### RECORD EXCERPTS
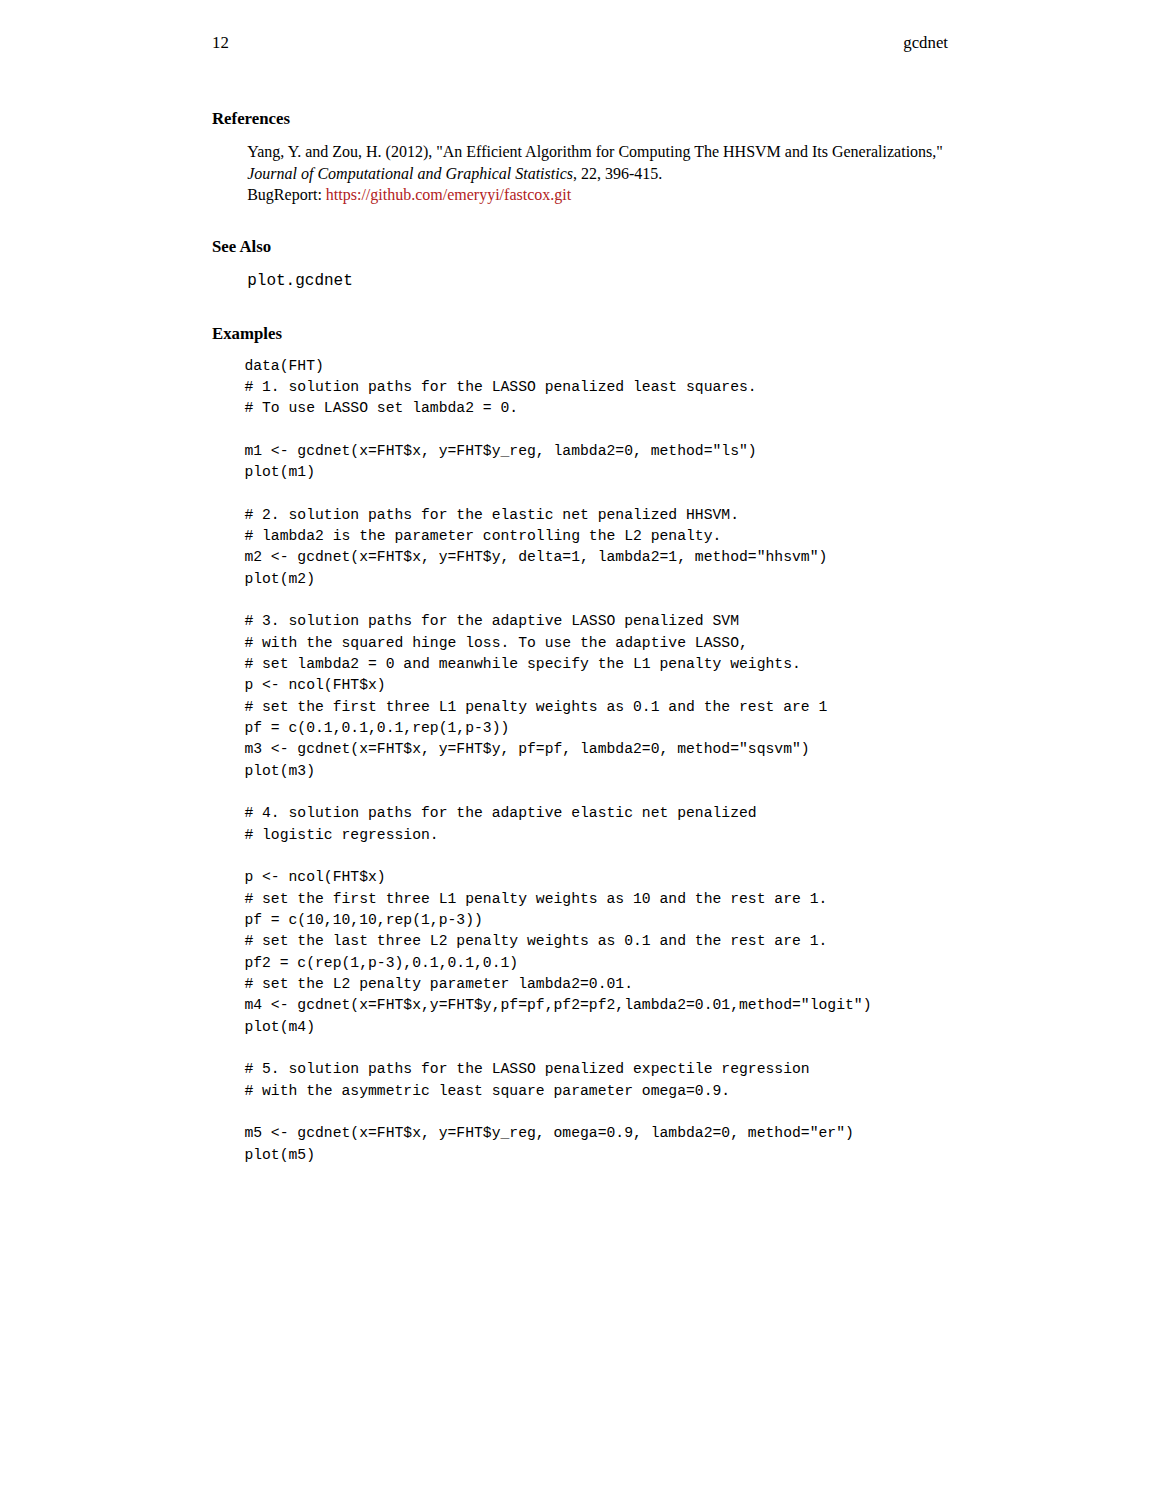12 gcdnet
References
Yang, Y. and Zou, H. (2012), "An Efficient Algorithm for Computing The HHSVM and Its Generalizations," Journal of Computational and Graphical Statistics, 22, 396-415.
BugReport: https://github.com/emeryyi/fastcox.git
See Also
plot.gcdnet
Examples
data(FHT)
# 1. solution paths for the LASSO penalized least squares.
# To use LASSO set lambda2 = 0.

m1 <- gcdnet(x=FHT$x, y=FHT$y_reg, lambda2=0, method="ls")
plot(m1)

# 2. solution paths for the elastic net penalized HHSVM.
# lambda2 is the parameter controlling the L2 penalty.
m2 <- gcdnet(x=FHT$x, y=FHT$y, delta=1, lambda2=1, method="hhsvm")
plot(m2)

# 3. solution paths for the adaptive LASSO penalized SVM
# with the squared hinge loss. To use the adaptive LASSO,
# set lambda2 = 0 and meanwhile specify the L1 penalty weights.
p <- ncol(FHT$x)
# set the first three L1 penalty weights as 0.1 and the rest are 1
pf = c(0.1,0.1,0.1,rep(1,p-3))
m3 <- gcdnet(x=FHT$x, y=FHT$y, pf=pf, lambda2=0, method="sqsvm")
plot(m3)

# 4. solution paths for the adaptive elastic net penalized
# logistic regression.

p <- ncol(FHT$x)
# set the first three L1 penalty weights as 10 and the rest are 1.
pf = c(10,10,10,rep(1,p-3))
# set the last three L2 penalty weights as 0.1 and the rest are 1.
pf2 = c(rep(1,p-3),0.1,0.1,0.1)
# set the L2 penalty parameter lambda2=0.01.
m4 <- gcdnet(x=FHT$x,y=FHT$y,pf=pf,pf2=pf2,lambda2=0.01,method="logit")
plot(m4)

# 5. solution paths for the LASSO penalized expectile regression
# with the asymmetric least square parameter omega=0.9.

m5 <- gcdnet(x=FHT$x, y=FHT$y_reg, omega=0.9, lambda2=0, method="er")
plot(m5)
######
== WHAT IS NEEDED ==
In the material above, find the lines that contain "parameter" and show them.

== EXERCISE ANSWER ==
# lambda2 is the parameter controlling the L2 penalty.
# set the L2 penalty parameter lambda2=0.01.
# with the asymmetric least square parameter omega=0.9.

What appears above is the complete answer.